The surge in silver prices can be attributed to a significant gap between supply and demand, with demand surpassing supply for the fifth consecutive year. The industrial demand for silver has played a crucial role in driving this trend, now accounting for 64% of the global silver demand. This shift in demand dynamics is primarily fueled by the green energy sector, artificial intelligence (AI), and electric vehicles (EVs), which are experiencing rapid growth worldwide.
Potential Factors affecting Silver Prices
Despite the bullish trend in silver prices, there are potential factors that could dampen this momentum. A potential slowdown in China’s economy and the impact of prolonged high interest rates are two key concerns. A decrease in demand from China could help balance the supply and demand gap, while higher interest rates from Central Banks could potentially lower silver prices. The upcoming US CPI data also has the potential to influence silver prices, depending on the inflation print.
Technical Analysis and Future Outlook
From a technical standpoint, silver broke out of a bullish pennant pattern on the daily chart, leading to a rally before entering a consolidation phase. The formation of lower highs and higher lows indicates a new bullish pennant pattern, signaling further upside potential.

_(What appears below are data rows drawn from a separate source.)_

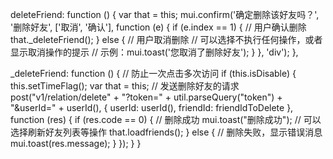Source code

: deleteFriend: function () {
var that = this;
mui.confirm('确定删除该好友吗？', '删除好友', ['取消', '确认'], function (e) {
if (e.index == 1) {
// 用户确认删除
that._deleteFriend();
} else {
// 用户取消删除
// 可以选择不执行任何操作，或者显示取消操作的提示
// 示例：mui.toast('您取消了删除好友');
}
}, 'div');
},

_deleteFriend: function () {
// 防止一次点击多次访问
if (this.isDisable) {
this.setTimeFlag();
var that = this;
// 发送删除好友的请求
post("v1/relation/delete" + "?token=" + util.parseQuery("token") + "&userId=" + userId(), { userId: userId(), friendId: friendIdToDelete }, function (res) {
if (res.code == 0) {
// 删除成功
mui.toast("删除成功");
// 可以选择刷新好友列表等操作
that.loadfriends();
} else {
// 删除失败，显示错误消息
mui.toast(res.message);
}
});
}
}
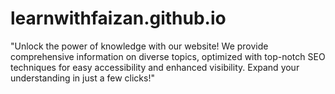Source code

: # learnwithfaizan.github.io
"Unlock the power of knowledge with our website! We provide comprehensive information on diverse topics, optimized with top-notch SEO techniques for easy accessibility and enhanced visibility. Expand your understanding in just a few clicks!"
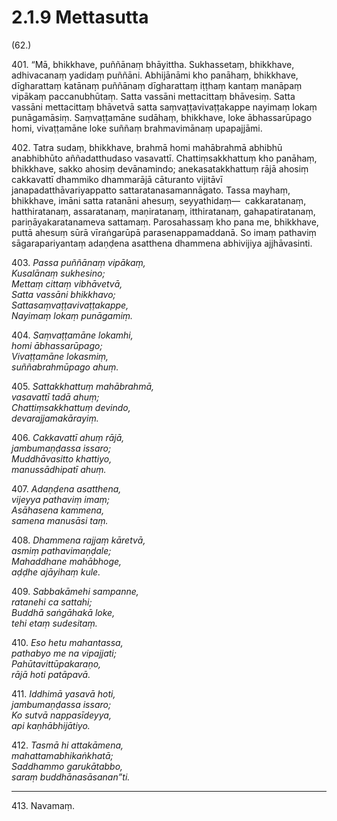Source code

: 

# 2.1.9 Mettasutta




(62.)

401\. “Mā, bhikkhave, puññānaṃ bhāyittha. Sukhassetaṃ, bhikkhave, adhivacanaṃ yadidaṃ puññāni. Abhijānāmi kho panāhaṃ, bhikkhave, dīgharattaṃ katānaṃ puññānaṃ dīgharattaṃ iṭṭhaṃ kantaṃ manāpaṃ vipākaṃ paccanubhūtaṃ. Satta vassāni mettacittaṃ bhāvesiṃ. Satta vassāni mettacittaṃ bhāvetvā satta saṃvaṭṭavivaṭṭakappe nayimaṃ lokaṃ punāgamāsiṃ. Saṃvaṭṭamāne sudāhaṃ, bhikkhave, loke ābhassarūpago homi, vivaṭṭamāne loke suññaṃ brahmavimānaṃ upapajjāmi.

402\. Tatra sudaṃ, bhikkhave, brahmā homi mahābrahmā abhibhū anabhibhūto aññadatthudaso vasavattī. Chattiṃsakkhattuṃ kho panāhaṃ, bhikkhave, sakko ahosiṃ devānamindo; anekasatakkhattuṃ rājā ahosiṃ cakkavattī dhammiko dhammarājā cāturanto vijitāvī janapadatthāvariyappatto sattaratanasamannāgato. Tassa mayhaṃ, bhikkhave, imāni satta ratanāni ahesuṃ, seyyathidaṃ—  cakkaratanaṃ, hatthiratanaṃ, assaratanaṃ, maṇiratanaṃ, itthiratanaṃ, gahapatiratanaṃ, pariṇāyakaratanameva sattamaṃ. Parosahassaṃ kho pana me, bhikkhave, puttā ahesuṃ sūrā vīraṅgarūpā parasenappamaddanā. So imaṃ pathaviṃ sāgarapariyantaṃ adaṇḍena asatthena dhammena abhivijiya ajjhāvasinti.

403\. _Passa puññānaṃ vipākaṃ,_  
_Kusalānaṃ sukhesino;_  
_Mettaṃ cittaṃ vibhāvetvā,_  
_Satta vassāni bhikkhavo;_  
_Sattasaṃvaṭṭavivaṭṭakappe,_  
_Nayimaṃ lokaṃ punāgamiṃ._  


404\. _Saṃvaṭṭamāne lokamhi,_  
_homi ābhassarūpago;_  
_Vivaṭṭamāne lokasmiṃ,_  
_suññabrahmūpago ahuṃ._  


405\. _Sattakkhattuṃ mahābrahmā,_  
_vasavattī tadā ahuṃ;_  
_Chattiṃsakkhattuṃ devindo,_  
_devarajjamakārayiṃ._  


406\. _Cakkavattī ahuṃ rājā,_  
_jambumaṇḍassa issaro;_  
_Muddhāvasitto khattiyo,_  
_manussādhipatī ahuṃ._  


407\. _Adaṇḍena asatthena,_  
_vijeyya pathaviṃ imaṃ;_  
_Asāhasena kammena,_  
_samena manusāsi taṃ._  


408\. _Dhammena rajjaṃ kāretvā,_  
_asmiṃ pathavimaṇḍale;_  
_Mahaddhane mahābhoge,_  
_aḍḍhe ajāyihaṃ kule._  


409\. _Sabbakāmehi sampanne,_  
_ratanehi ca sattahi;_  
_Buddhā saṅgāhakā loke,_  
_tehi etaṃ sudesitaṃ._  


410\. _Eso hetu mahantassa,_  
_pathabyo me na vipajjati;_  
_Pahūtavittūpakaraṇo,_  
_rājā hoti patāpavā._  


411\. _Iddhimā yasavā hoti,_  
_jambumaṇḍassa issaro;_  
_Ko sutvā nappasīdeyya,_  
_api kaṇhābhijātiyo._  


412\. _Tasmā hi attakāmena,_  
_mahattamabhikaṅkhatā;_  
_Saddhammo garukātabbo,_  
_saraṃ buddhānasāsanan”ti._  


---

413\. Navamaṃ.





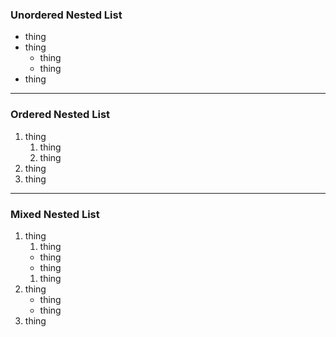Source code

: <!-- nested lists -->

### Unordered Nested List

- thing
- thing
    - thing
    - thing
- thing

---

### Ordered Nested List

1. thing
    1. thing
    1. thing
1. thing
1. thing

---

### Mixed Nested List

1. thing
    1. thing
      - thing
      - thing
    1. thing
1. thing
    - thing
    - thing
1. thing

Additionally, the moving averages suggest a bullish momentum, with the 100-day MA nearing a golden cross with the 200-day MA. However, a close below the 30.600 level could invalidate the current bullish setup.
The rise in silver prices is driven by a supply and demand gap, with industrial demand being a significant contributor. While factors like a slowdown in China’s economy and high interest rates could impact silver prices, the technical analysis indicates a bullish trend with potential for further upside. Investors and traders should carefully monitor these factors to make informed decisions regarding silver investments.